START Supplied data
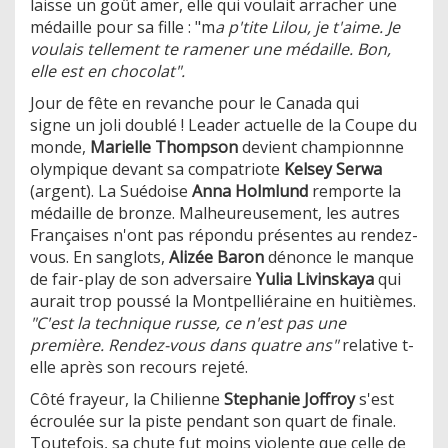
laisse un goût amer, elle qui voulait arracher une
médaille pour sa fille : "m
a p'tite Lilou, je t'aime. Je
voulais tellement te ramener une médaille. Bon,
elle est en chocolat".
Jour de fête en revanche pour le Canada qui
signe un joli doublé ! Leader actuelle de la Coupe du
monde,
Marielle Thompson
devient championnne
olympique devant sa compatriote
Kelsey Serwa
(argent). La Suédoise
Anna Holmlund
remporte la
médaille de bronze. Malheureusement, les autres
Françaises n'ont pas répondu présentes au rendez-
vous. En sanglots,
Alizée Baron
dénonce le manque
de fair-play de son adversaire
Yulia Livinskaya
qui
aurait trop poussé la Montpelliéraine en huitièmes.
"C'est la technique russe, ce n'est pas une
première. Rendez-vous dans quatre ans"
relative t-
elle après son recours rejeté.
Côté frayeur, la Chilienne
Stephanie Joffroy
s'est
écroulée sur la piste pendant son quart de finale.
Toutefois, sa chute fut moins violente que celle de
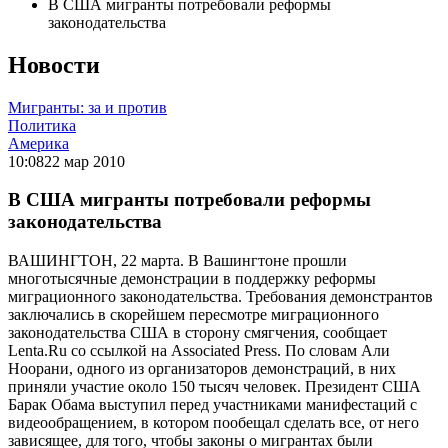
В США мигранты потребовали реформы
законодательства
Новости
Мигранты: за и против
Политика
Америка
10:08
22 мар 2010
В США мигранты потребовали реформы
законодательства
ВАШИНГТОН, 22 марта. В Вашингтоне прошли
многотысячные демонстрации в поддержку реформы
миграционного законодательства. Требования демонстрантов
заключались в скорейшем пересмотре миграционного
законодательства США в сторону смягчения, сообщает
Lenta.Ru со ссылкой на Associated Press. По словам Али
Ноорани, одного из организаторов демонстраций, в них
приняли участие около 150 тысяч человек. Президент США
Барак Обама выступил перед участниками манифестаций с
видеообращением, в котором пообещал сделать все, от него
зависящее, для того, чтобы законы о мигрантах были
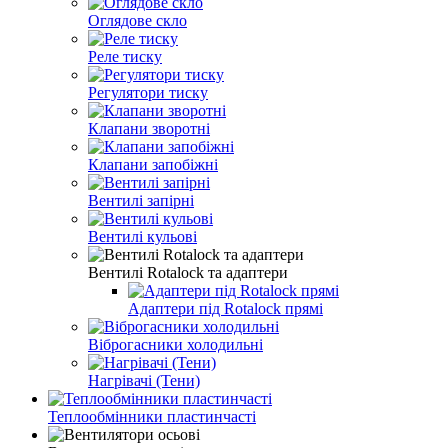
Оглядове скло
Реле тиску
Регулятори тиску
Клапани зворотні
Клапани запобіжні
Вентилі запірні
Вентилі кульові
Вентилі Rotalock та адаптери
Адаптери під Rotalock прямі
Віброгасники холодильні
Нагрівачі (Тени)
Теплообмінники пластинчасті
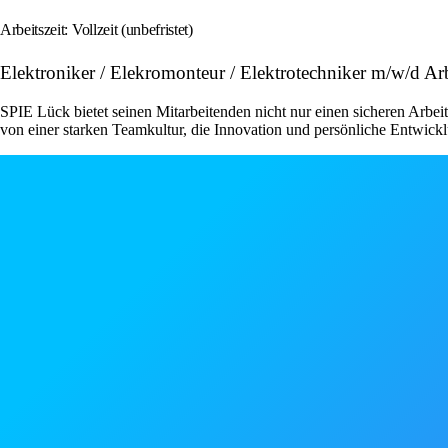
Arbeitszeit: Vollzeit (unbefristet)
Elektroniker / Elekromonteur / Elektrotechniker m/w/d 
SPIE Lück bietet seinen Mitarbeitenden nicht nur einen sicheren Arbei
von einer starken Teamkultur, die Innovation und persönliche Entwickl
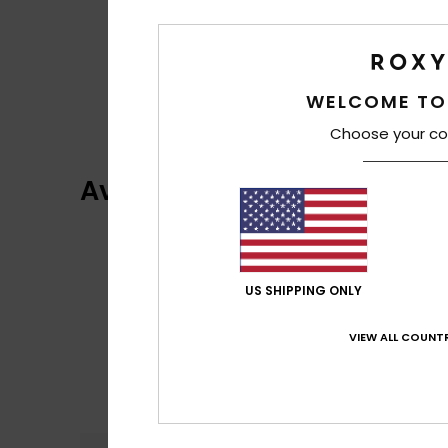
WELCOME TO
Choose your co
Avaliações dos clientes
US SHIPPING ONLY
VIEW ALL COUNTR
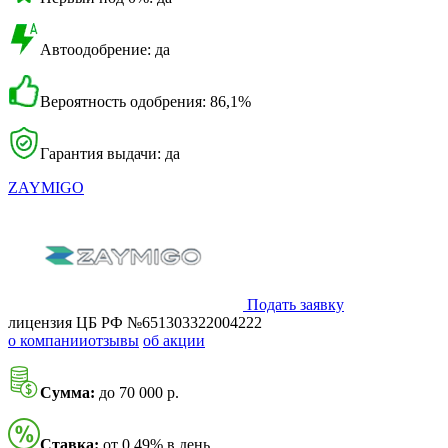
Автоодобрение: да
Вероятность одобрения: 86,1%
Гарантия выдачи: да
ZAYMIGO
Подать заявку
лицензия ЦБ РФ №651303322004222
о компании
отзывы
об акции
Сумма:
до 70 000 р.
Ставка:
от 0,49% в день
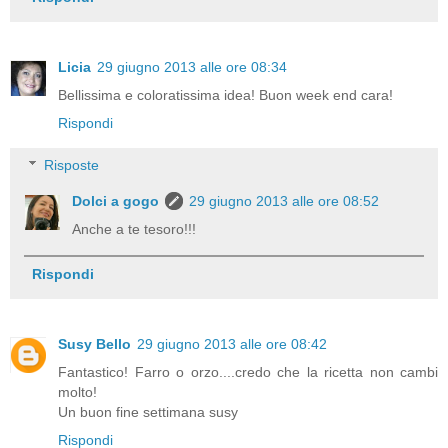
Licia
29 giugno 2013 alle ore 08:34
Bellissima e coloratissima idea! Buon week end cara!
Rispondi
Risposte
Dolci a gogo
29 giugno 2013 alle ore 08:52
Anche a te tesoro!!!
Rispondi
Susy Bello
29 giugno 2013 alle ore 08:42
Fantastico! Farro o orzo....credo che la ricetta non cambi
molto!
Un buon fine settimana susy
Rispondi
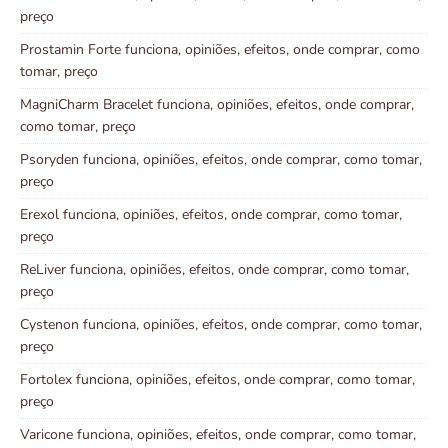
preço
Prostamin Forte funciona, opiniões, efeitos, onde comprar, como
tomar, preço
MagniCharm Bracelet funciona, opiniões, efeitos, onde comprar,
como tomar, preço
Psoryden funciona, opiniões, efeitos, onde comprar, como tomar,
preço
Erexol funciona, opiniões, efeitos, onde comprar, como tomar,
preço
ReLiver funciona, opiniões, efeitos, onde comprar, como tomar,
preço
Cystenon funciona, opiniões, efeitos, onde comprar, como tomar,
preço
Fortolex funciona, opiniões, efeitos, onde comprar, como tomar,
preço
Varicone funciona, opiniões, efeitos, onde comprar, como tomar,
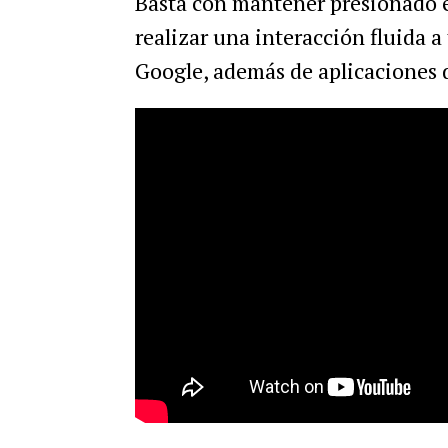
Basta con mantener presionado el
realizar una interacción fluida a
Google, además de aplicaciones d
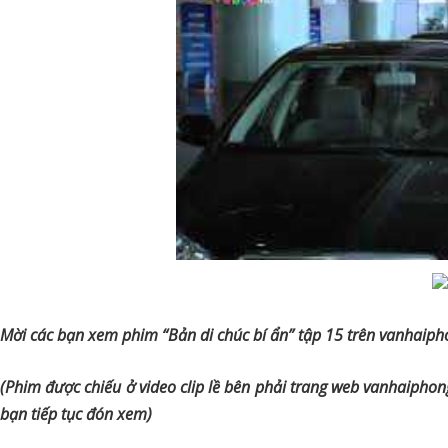
Mời các bạn xem phim “Bản di chúc bí ẩn” tập 15 trên vanhaip
(Phim được chiếu ở video clip lề bên phải trang web vanhaiphon
bạn tiếp tục đón xem)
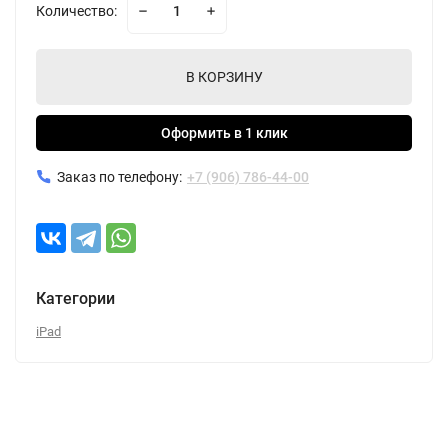
Количество:
В КОРЗИНУ
Оформить в 1 клик
Заказ по телефону:
+7 (906) 786-44-00
Категории
iPad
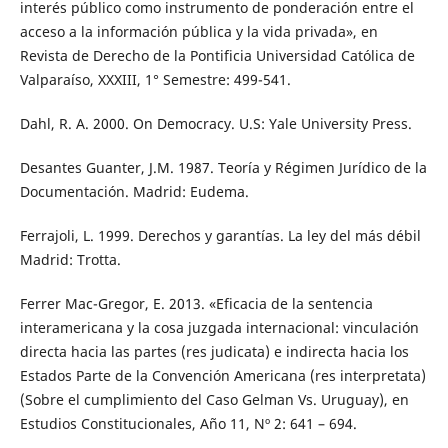
interés público como instrumento de ponderación entre el
acceso a la información pública y la vida privada», en
Revista de Derecho de la Pontificia Universidad Católica de
Valparaíso, XXXIII, 1° Semestre: 499-541.
Dahl, R. A. 2000. On Democracy. U.S: Yale University Press.
Desantes Guanter, J.M. 1987. Teoría y Régimen Jurídico de la
Documentación. Madrid: Eudema.
Ferrajoli, L. 1999. Derechos y garantías. La ley del más débil
Madrid: Trotta.
Ferrer Mac-Gregor, E. 2013. «Eficacia de la sentencia
interamericana y la cosa juzgada internacional: vinculación
directa hacia las partes (res judicata) e indirecta hacia los
Estados Parte de la Convención Americana (res interpretata)
(Sobre el cumplimiento del Caso Gelman Vs. Uruguay), en
Estudios Constitucionales, Año 11, Nº 2: 641 – 694.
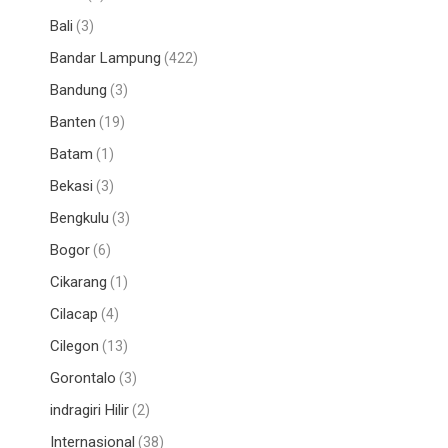
Bali
(3)
Bandar Lampung
(422)
Bandung
(3)
Banten
(19)
Batam
(1)
Bekasi
(3)
Bengkulu
(3)
Bogor
(6)
Cikarang
(1)
Cilacap
(4)
Cilegon
(13)
Gorontalo
(3)
indragiri Hilir
(2)
Internasional
(38)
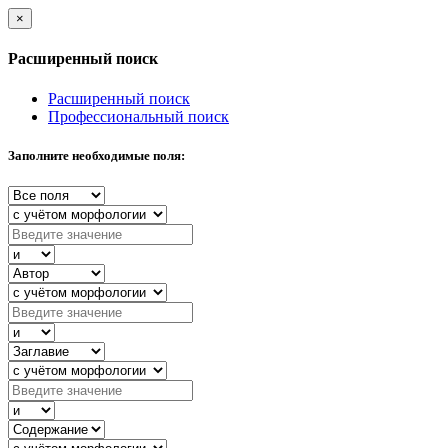
×
Расширенный поиск
Расширенный поиск
Профессиональный поиск
Заполните необходимые поля:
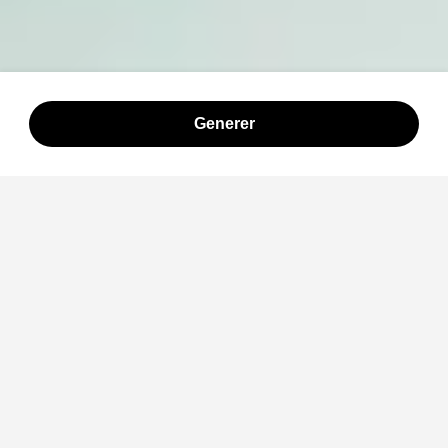
Generer
4.9
Chrome Store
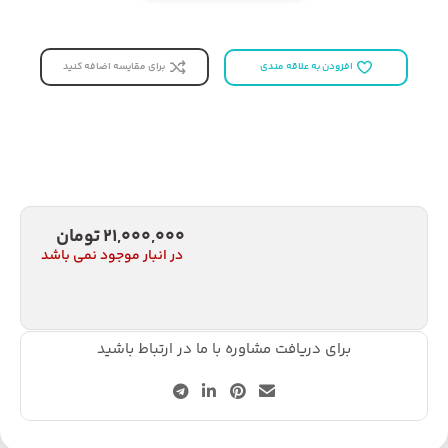
دسته20 24 سانتی
متری بدون درب –
تابه گود تک دسته
28 سانتی متری با
برای مقایسه اضافه کنید
افزودن به علاقه مندی
درب – شیر جوش 16
سانتی متری با درب
21,000,000
تومان
در انبار موجود نمی باشد
برای دریافت مشاوره با ما در ارتباط باشید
END Supplied data
== Exercise ==
Pick out each line in the rows above that contains the word "pour" and copy those lines.

== Written solution ==
médaille pour sa fille : "m
Jour de fête en revanche pour le Canada qui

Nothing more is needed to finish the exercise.